On reading FC's text, I feel, not disgust, horror or outrage, but disappointment. Given the opportunity, on a national or even international platform, to express at length a damning critique of the totality and pose a radical alternative, FC fail miserably. As other commentators indicate, the acts of FC are not unethical: they are scandalous, yet inadequate. But the words of FC are worse — they are inept. In place of critique, in place of vision, FC offers more dreary ideology. When rebel words are needed, FC gives tawdry tag-ends from the shopworn ideas of pop culture. Silence might have been better. In this instance, acts might have spoken louder than words. The acts may have been insufficient, but they do not need the apology of Industrial Society and Its Future.

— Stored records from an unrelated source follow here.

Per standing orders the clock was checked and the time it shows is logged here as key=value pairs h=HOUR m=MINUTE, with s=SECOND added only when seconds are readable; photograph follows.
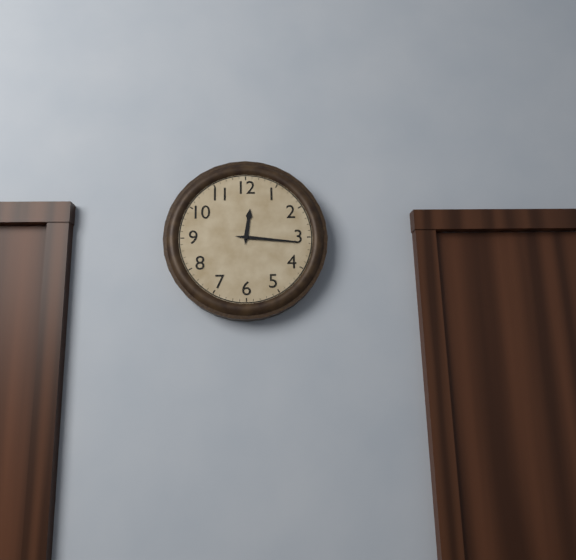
h=12 m=16
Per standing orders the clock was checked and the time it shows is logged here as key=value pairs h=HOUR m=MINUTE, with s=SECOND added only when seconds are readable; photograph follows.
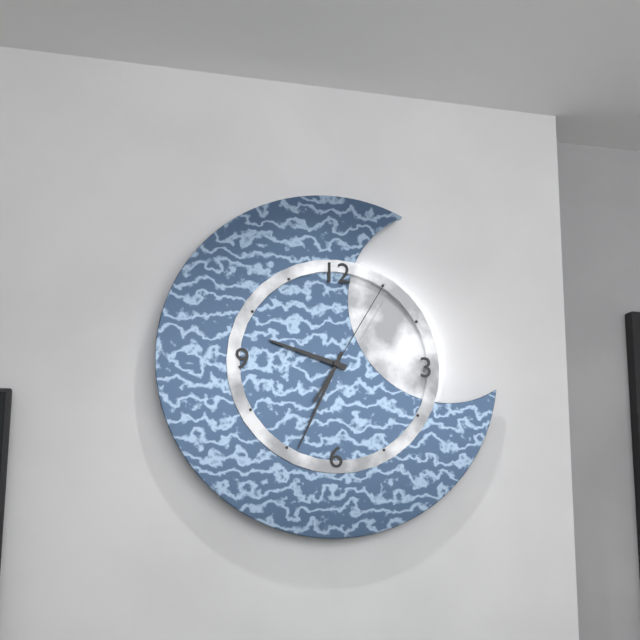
h=9 m=34 s=5
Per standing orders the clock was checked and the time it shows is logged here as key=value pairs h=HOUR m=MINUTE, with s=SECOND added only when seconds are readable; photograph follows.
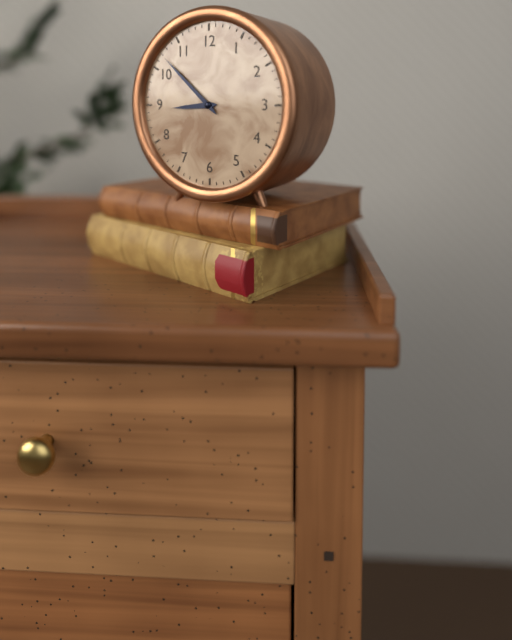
h=8 m=52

Scattered among the garbage, the careful examiner can find some gems in FC's text, although they need to be carefully disentangled from the ideational debris, the detritus of this system of institutionalised misery. The essays 'Whose Unabomber?' and 'Letter Bombs and Fixed Ideas', reproduced elsewhere in this volume, ably undertake this scavenging, and I do not intend to replicate their work. Rather, focusing largely on theses 180-206 of Industrial Society and Its Future, which concentrate on issues of strategy, I will intend to move discussion beyond the fragments of FC's explosions.
Ideology and strategy
Like the Leftists critiqued in the opening theses of the manifesto, FC have little to offer except ideology. Summarising their attitude toward social change, they state (Thesis 166):
Therefore two tasks confront those who hate the servitude to which the industrial system is reducing the human race. First, we must work to heighten the social stresses within the system so as to increase the likelihood that it will break down or be weakened sufficiently so that a revolution against it becomes possible. Second, it is necessary to develop and propagate an ideology that opposes technology and the industrial society if and when the system becoms sufficiently weakened.

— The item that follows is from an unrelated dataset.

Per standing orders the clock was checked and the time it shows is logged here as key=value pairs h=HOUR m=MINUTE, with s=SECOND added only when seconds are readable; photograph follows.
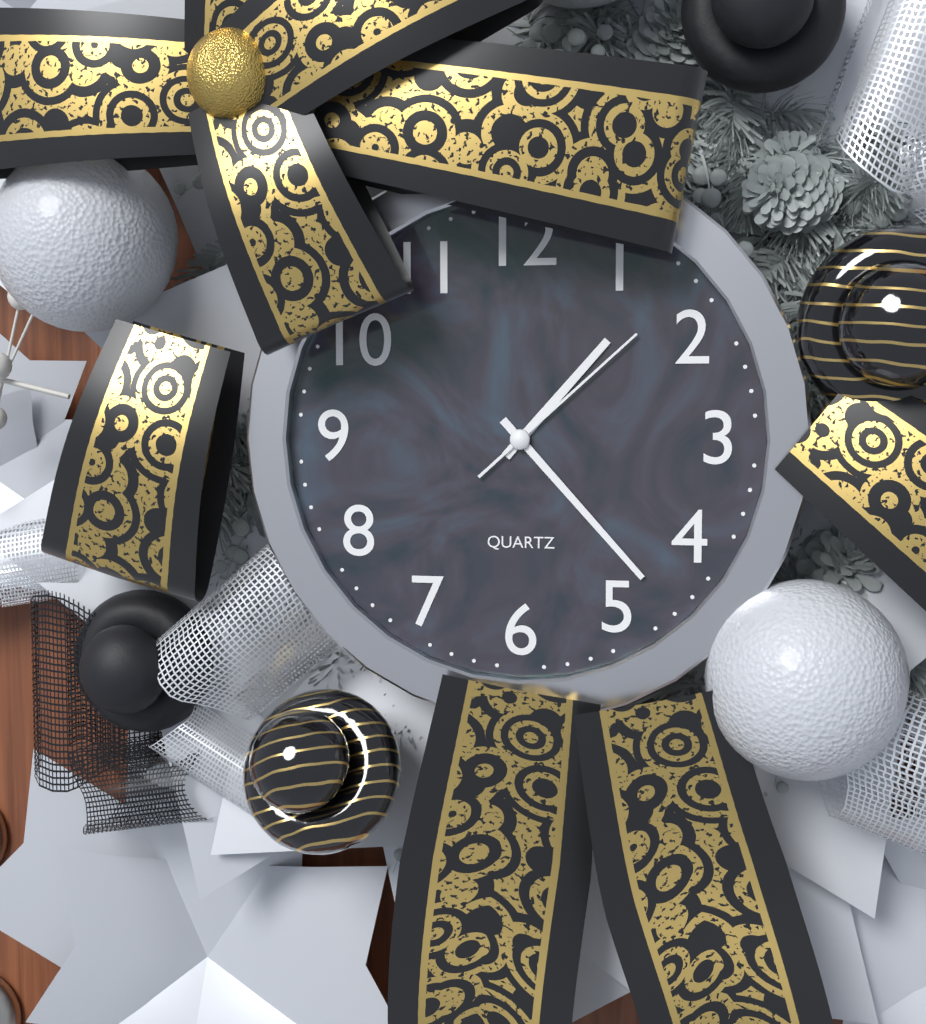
h=1 m=23 s=8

The notion of 'social stresses' is ambivalent, but in the context of FC's actions it presumably refers (in part) to the letter bombs for which they are notorious. The problem with such a notion is that capital, in such a state of perpetual crisis, feeds on social stress, and power uses such stress as a way of reinforcing its controls — particularly in the present era, where socio-economic restructurations daily usher in a new form of democratic managerialist totalitarianism. Increasing such 'social stresses', in the absense of any radical alternative, thus plays into the hands of the control complex. But the only 'alternative' offered by FC is more of the same — just a different brand of ideology (Thesis 183):
But an ideology, in order to gain enthusiastic support, must have a positive ideal as well as a negative one; it must be FOR something as well as AGAINST something. The positive ideal that we propose is Nature. That is, WILD nature; those aspects of the functioning of the Earth and its living things that are independent of human management and free of human interference and control. And with wild nature we include human nature, by which we mean those aspects of the functioning of the human individual that are not subject to regulation by organized society but are products of chance, or free will or God (depending on your religious or philosophical opinions).
Nature - and particularly wild nature - is of course an ideological construct and one cannot escape from the clutches of ideology by posing 'nature' -a relatively recent concept in human thought - over and against culture. Here, FC just repeats the mistakes of deep ecologist biocentrists and the older philosophical errors of Rousseau. Moreover, at this advanced stage in civilisation's trajectory, it is rather too late to take of human nature. Human 'nature' has been lost, compromised by civilisation's restructurings of the human, and we can no longer determine what the natural behaviour of human beings might be. Human beings can only now consciously choose to go wild: such a condition is no longer spontaneous 'second nature'. The tiger (for example) does not need to think about acting 'naturally', it just does. For humans, going wild means consciously choosing to imitate which behaviours of one or another animal species which are coded as 'wild' in the dominant ideological system. Such an action is not an escape from civilisation, but a further binding into its categories. Nature (or wilderness) is at best a metaphor for certain qualities that are regarded as valuable — and this is how FC uses it. But it is a very suspect matephor, precisely because it is a product of civilization's ideological categories, not an opponent of them.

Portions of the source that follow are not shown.